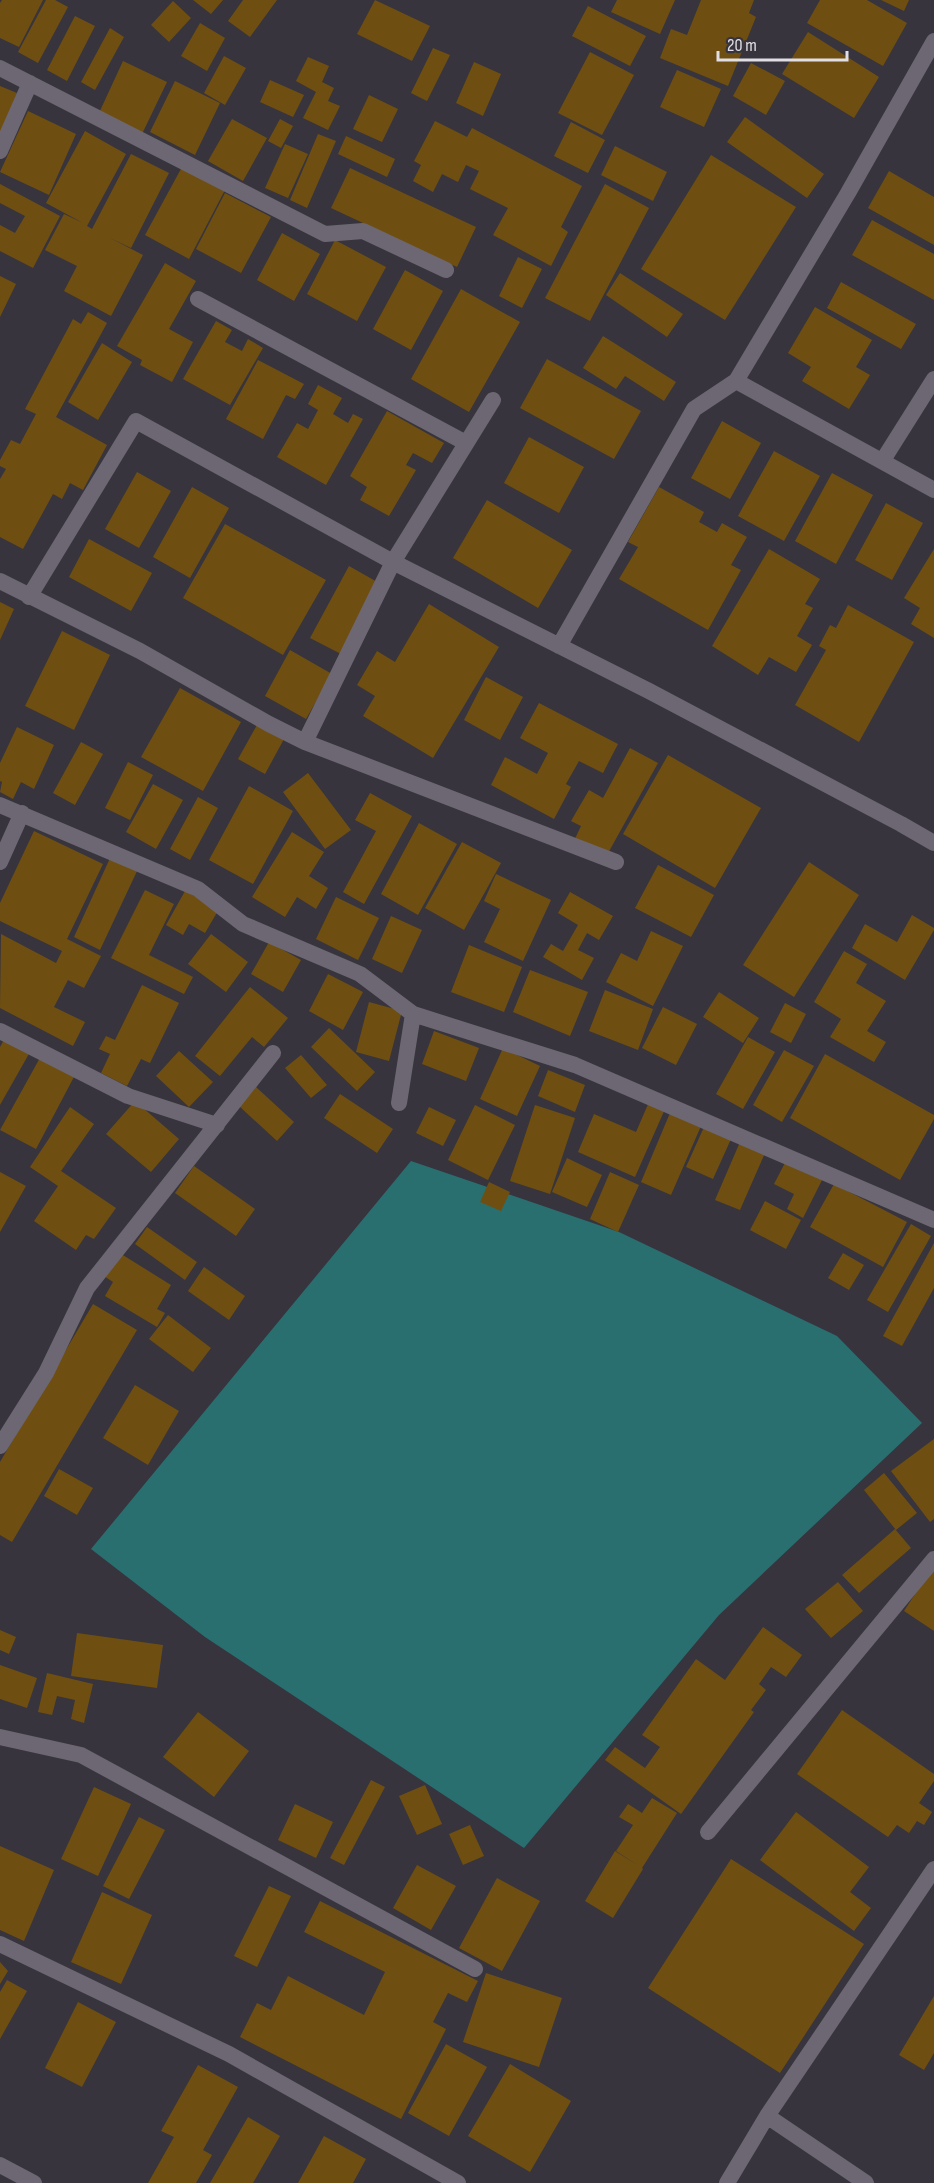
<svg xmlns="http://www.w3.org/2000/svg" width="934" height="2183" viewBox="0 0 934 2183" font-family="'Sofia Sans Condensed',sans-serif">
  <style>
    .water { fill: #2a6f70 }
    .building { fill: #6f4f11 }
    .lines { fill: none; stroke-linecap: round; stroke-linejoin: round }
    .minor { stroke: #6c6772; stroke-width: 16 }
  </style>
  <rect width="100%" height="100%" fill="#37343d"/>
  <path class="water" d="M411 1161 619 1232 837 1336 922 1423 719 1615 524 1848 205 1637 91 1549Z"/>
  <path class="building" d="M2 0H43L19 47 0 38V3Z
    M46 0H55L68 7 38 63 18 52Z
    M193 0H223L211 14Z
    M243 0H277L250 37 228 21Z
    M375 0 430 26 412 61 357 34Z
    M617 0H675L660 34 611 12Z
    M701 0H754L749 13 756 17 728 86 660 58 671 29 687 35Z
    M820 0H867L907 23 883 66 807 23Z
    M881 0H909L904 11Z
    M173 1 191 18 169 42 151 25Z
    M588 6 646 36 630 66 572 36Z
    M75 16 95 26 67 81 47 70Z
    M200 23 225 38 207 71 181 56Z
    M110 28 124 37 95 90 81 82Z
    M808 32 879 77 854 118 782 74Z
    M433 48 450 55 427 101 411 93Z
    M590 52 634 75 602 135 558 113Z
    M224 56 246 68 225 105 204 93Z
    M308 57 329 66 322 82 334 88 328 101 340 106 328 130 303 118 316 92 296 81Z
    M123 61 167 82 142 134 99 113Z
    M474 62 501 74 483 116 456 103Z
    M751 63 785 81 766 115 733 96Z
    M677 70 721 89 704 127 660 107Z
    M270 80 304 95 293 117 260 102Z
    M175 81 220 103 195 155 150 132Z
    M0 86 17 93 0 135Z
    M369 95 398 109 382 142 353 129Z
    M28 111 76 134 49 195 0 172Z
    M745 117 824 174 807 198 727 142Z
    M232 119 267 138 243 181 208 161Z
    M280 119 293 126 281 148 268 141Z
    M435 121 467 137 472 128 582 186 561 227 568 232 551 266 493 235 508 208 470 189 479 171 466 165 458 182 442 174 433 192 413 181 421 165 414 161Z
    M571 122 605 140 588 173 554 156Z
    M85 131 126 154 87 226 92 229 131 154 169 173 131 248 110 238 143 255 111 316 64 291 77 266 45 250 64 214 83 223 46 203Z
    M318 134 336 141 307 208 290 200Z
    M346 136 395 159 387 177 338 154Z
    M285 144 308 154 288 198 265 188Z
    M615 146 667 172 653 201 601 175Z
    M711 155 796 207 725 320 641 269Z
    M182 167 225 190 189 259 145 235Z
    M350 168 476 227 457 267 331 208Z
    M889 171 934 197V245L868 208Z
    M0 184 60 216 33 268 0 251V225L15 233 25 216 0 203Z
    M605 184 649 208 590 321 545 298Z
    M225 193 271 217 241 273 196 249Z
    M872 220 934 254V300L852 255Z
    M282 233 320 254 294 301 257 280Z
    M335 240 386 267 357 321 307 294Z
    M518 257 542 269 522 308 499 296Z
    M165 263 196 281 169 329 193 342 172 382 140 365 142 360 117 346Z
    M405 270 443 291 411 350 373 329Z
    M620 273 683 314 667 337 606 295Z
    M0 276 16 284 0 317Z
    M841 282 916 324 901 349 827 308Z
    M461 289 520 322 469 412 411 379Z
    M815 307 872 340 856 367 870 375 849 409 802 381 811 367 788 353Z
    M88 312 107 323 56 417 107 445 83 490 70 483 62 499 53 494 23 549 0 537V479L6 469 0 466V460L11 440 20 444 36 414 25 409 73 319 81 324Z
    M216 321 232 330 225 342 242 351 248 339 263 348 230 405 183 379Z
    M603 336 676 382 664 401 625 376 616 389 583 368Z
    M102 343 132 362 98 420 68 402Z
    M547 359 641 411 614 459 520 408Z
    M258 360 304 384 295 399 286 395 263 439 226 419Z
    M318 385 342 398 333 414 348 423 353 414 363 419 326 485 277 457 297 423 308 429 318 410 308 404Z
    M387 411 444 443 432 463 413 453 406 465 416 470 389 516 360 500 367 487 350 476Z
    M722 421 761 443 730 499 691 478Z
    M529 437 584 467 559 513 504 483Z
    M774 451 820 476 784 541 738 516Z
    M137 472 171 491 139 548 105 529Z
    M832 473 873 495 836 564 795 541Z
    M192 487 229 508 190 578 153 557Z
    M659 487 704 512 699 522 717 532 722 523 747 537 731 565 741 570 708 630 619 579 638 547 628 542Z
    M487 500 572 550 538 608 453 558Z
    M886 503 923 523 892 580 855 560Z
    M225 524 326 580 283 655 183 598Z
    M89 539 152 573 131 611 69 577Z
    M769 549 820 579 805 604 813 608 797 636 812 645 796 672 769 657 758 675 712 646Z
    M934 549V638L911 624 920 608 904 598Z
    M349 566 379 583 341 654 310 638Z
    M0 602 14 609 0 640Z
    M429 604 499 647 433 758 363 716 375 696 357 685 377 651 395 662Z
    M848 605 914 642 859 742 795 705 826 650 819 646 830 625 836 628Z
    M62 631 110 655 74 730 25 706Z
    M290 650 332 674 306 719 265 696Z
    M486 677 523 697 500 740 464 720Z
    M180 688 241 722 203 791 141 757Z
    M539 703 618 744 603 773 579 761 566 784 571 787 554 819 491 785 505 757 537 774 548 753 520 738Z
    M257 725 284 739 265 774 238 759Z
    M17 727 54 745 34 789 21 782 13 799 0 792 2 782 0 781V763Z
    M81 742 103 754 75 805 53 793Z
    M630 748 658 763 602 864 571 847 581 826 571 821 589 790 603 798Z
    M668 755 761 808 715 888 623 834Z
    M128 762 153 775 130 820 105 808Z
    M308 773 351 830 325 849 283 792Z
    M153 784 183 800 156 849 126 832Z
    M249 786 293 811 253 884 209 860Z
    M370 793 412 816 364 904 343 892 376 831 355 820Z
    M198 797 218 808 190 860 170 849Z
    M419 823 457 844 418 915 381 894Z
    M34 831 103 864 67 939 101 956 84 988 68 980 54 1007 85 1022 73 1046 0 1008 1 934 56 963 62 951 0 921V903Z
    M292 832 324 852 309 876 328 888 316 909 297 897 285 917 252 897Z
    M462 842 501 863 464 930 425 908Z
    M111 856 138 869 100 950 74 937Z
    M809 862 859 895 794 997 743 965Z
    M658 865 714 895 691 937 635 908Z
    M496 874 551 900 523 961 484 942 500 909 484 901Z
    M145 890 174 904 149 955 193 977 184 994 111 958Z
    M185 891 219 909 205 933 189 924 183 935 166 925Z
    M570 892 613 916 599 940 587 933 578 950 594 958 582 980 543 957 551 944 563 951 578 925 558 913Z
    M336 897 379 918 358 960 316 939Z
    M912 915 934 928V930L905 980 852 948 865 924 897 942Z
    M391 916 422 930 402 973 372 959Z
    M651 931 683 946 653 1006 606 982 621 953 637 961Z
    M211 934 248 962 226 992 188 964Z
    M269 942 301 960 283 992 251 974Z
    M469 945 522 967 504 1012 451 992Z
    M844 951 867 964 856 983 886 1001 867 1031 886 1042 874 1062 830 1037 841 1019 814 1002Z
    M530 970 588 992 570 1036 513 1012Z
    M328 974 363 992 343 1030 309 1011Z
    M142 985 179 1003 150 1063 141 1059 127 1086 101 1073 110 1054 99 1049 106 1036 115 1040Z
    M250 987 288 1018 264 1047 252 1037 220 1076 195 1056Z
    M605 990 653 1009 638 1050 589 1031Z
    M719 992 759 1018 743 1043 703 1017Z
    M369 1002 402 1011 389 1061 356 1052Z
    M785 1003 806 1014 791 1043 770 1032Z
    M663 1007 697 1024 676 1065 642 1048Z
    M329 1028 375 1072 357 1091 311 1047Z
    M434 1031 479 1048 466 1081 422 1064Z
    M748 1037 775 1052 743 1109 716 1094Z
    M5 1038 30 1052 0 1105V1047Z
    M503 1048 540 1066 517 1116 480 1099Z
    M784 1050 814 1066 782 1122 753 1105Z
    M179 1051 213 1082 189 1107 156 1076Z
    M825 1054 934 1115V1119L900 1180 790 1118Z
    M301 1055 327 1085 311 1098 285 1068Z
    M41 1056 75 1075 36 1149 0 1130Z
    M548 1070 585 1085 575 1112 538 1096Z
    M256 1087 294 1122 277 1141 239 1106Z
    M340 1094 393 1129 377 1153 324 1118Z
    M135 1101 179 1139 151 1172 106 1134Z
    M649 1102 665 1109 635 1177 578 1152 594 1114 636 1132Z
    M475 1105 515 1125 488 1180 448 1160Z
    M535 1105 575 1118 550 1194 510 1181Z
    M70 1107 94 1124 61 1171 116 1208 94 1239 86 1235 76 1250 34 1221 58 1186 30 1167Z
    M429 1107 456 1120 443 1146 416 1133Z
    M670 1113 701 1126 671 1195 641 1182Z
    M704 1127 731 1139 713 1179 686 1167Z
    M740 1142 765 1153 740 1210 715 1200Z
    M567 1158 602 1175 587 1207 552 1192Z
    M787 1159 823 1178 803 1218 787 1209 794 1194 774 1184Z
    M194 1166 255 1209 236 1236 175 1193Z
    M0 1172 26 1186 0 1232Z
    M610 1172 639 1185 618 1232 590 1219Z
    M489 1182 510 1192 501 1211 480 1202Z
    M834 1184 907 1222 883 1267 810 1227Z
    M765 1201 801 1220 786 1249 750 1230Z
    M911 1224 931 1236 888 1312 867 1300Z
    M147 1227 197 1262 185 1280 135 1244Z
    M934 1243V1288L902 1346 883 1336Z
    M118 1252 171 1285 157 1309 165 1313 157 1327 105 1296 113 1282 104 1276Z
    M843 1253 864 1265 849 1290 828 1278Z
    M204 1267 245 1296 229 1320 188 1291Z
    M93 1304 137 1330 12 1542 0 1535V1462Z
    M168 1315 211 1348 193 1372 149 1339Z
    M135 1385 179 1411 148 1465 103 1438Z
    M934 1439V1519L930 1522 891 1471Z
    M59 1469 93 1488 77 1515 44 1496Z
    M884 1473 917 1513 896 1530 864 1490Z
    M895 1529 911 1548 859 1593 842 1575Z
    M934 1565V1631L904 1611Z
    M838 1582 863 1611 831 1638 805 1609Z
    M763 1627 802 1655 786 1677 771 1667 759 1684 766 1690 751 1710 754 1712 681 1814 605 1760 615 1747 645 1768 660 1747 642 1735 696 1659 725 1680Z
    M0 1630 16 1637 9 1654 0 1650Z
    M77 1633 163 1645 157 1688 71 1676Z
    M0 1665 37 1678 27 1708 0 1699Z
    M47 1673 93 1684 84 1723 71 1719 75 1700 57 1696 52 1715 38 1712Z
    M842 1710 934 1774V1781L919 1803 932 1812 924 1825 917 1821 909 1833 897 1825 888 1837 797 1774Z
    M198 1712 249 1751 214 1797 163 1757Z
    M371 1780 385 1787 344 1865 330 1858Z
    M425 1785 442 1824 417 1835 399 1796Z
    M94 1787 131 1804 98 1876 61 1859Z
    M652 1798 677 1813 642 1868 643 1869 613 1918 585 1901 615 1851 639 1866 616 1851 633 1825 619 1817 628 1804 642 1813Z
    M295 1804 333 1822 316 1858 278 1840Z
    M796 1812 869 1867 850 1892 871 1908 854 1931 760 1860Z
    M139 1817 165 1830 129 1899 103 1886Z
    M470 1825 484 1856 463 1865 449 1834Z
    M0 1846 54 1870 24 1941 0 1930Z
    M731 1859 864 1944 780 2073 648 1988Z
    M417 1865 456 1886 431 1930 393 1908Z
    M497 1878 540 1901 502 1971 459 1948Z
    M269 1886 291 1896 257 1967 234 1956Z
    M102 1892 152 1915 121 1984 71 1962Z
    M320 1901 478 1981 467 2002 448 1993 433 2022 446 2029 401 2119 240 2037 257 2003 271 2010 288 1976 364 2015 385 1972 304 1932Z
    M0 1962 8 1971 0 1984Z
    M486 1973 562 1998 539 2067 463 2042Z
    M7 1980 27 1991 0 2039V1992Z
    M934 1996V2053L924 2070 899 2055Z
    M78 2002 116 2022 82 2087 45 2068Z
    M446 2044 487 2067 449 2136 408 2113Z
    M510 2064 571 2101 530 2172 468 2136Z
    M198 2065 238 2087 203 2150 212 2155 196 2183H148L174 2137 161 2131Z
    M248 2117 280 2136 253 2183H210Z
    M324 2136 366 2159 353 2183H298Z"/>
  <g class="lines">
    <path class="minor" d="M0 68 325 234 363 231 446 270
      M0 151 30 83
      M198 299 466 443
      M736 381 934 490
      M883 460 934 379
      M0 581 140 651 269 724 305 742 616 862
      M29 597 136 421 393 562 649 691 901 824 934 843
      M559 646 694 409 736 381 848 193 934 41
      M305 742 393 562 493 400
      M0 805 198 889 243 924 360 974 413 1014 575 1065 934 1220
      M0 862 22 813
      M0 1031 128 1096 217 1125
      M399 1103 413 1014
      M0 1446 46 1373 87 1288 273 1053
      M0 1737 81 1755 475 1969
      M708 1832 934 1559
      M0 1944 229 2054 458 2183
      M767 2116 866 2183
      M0 2165 34 2183
      M727 2183 767 2116 934 1869"/>
  </g>
  <path d="M718 51v9h129v-9" fill="none" stroke="#e1dfe5" stroke-width="3"/>
  <text x="727" y="51" font-size="18" fill="#e1dfe5" stroke="#37343d" stroke-width="4.5" paint-order="stroke">20 m</text>
</svg>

Exercise requirements: Where a line of the material holds the word "minor", copy that line.

Response to this task:
    .minor { stroke: #6c6772; stroke-width: 16 }
    <path class="minor" d="M0 68 325 234 363 231 446 270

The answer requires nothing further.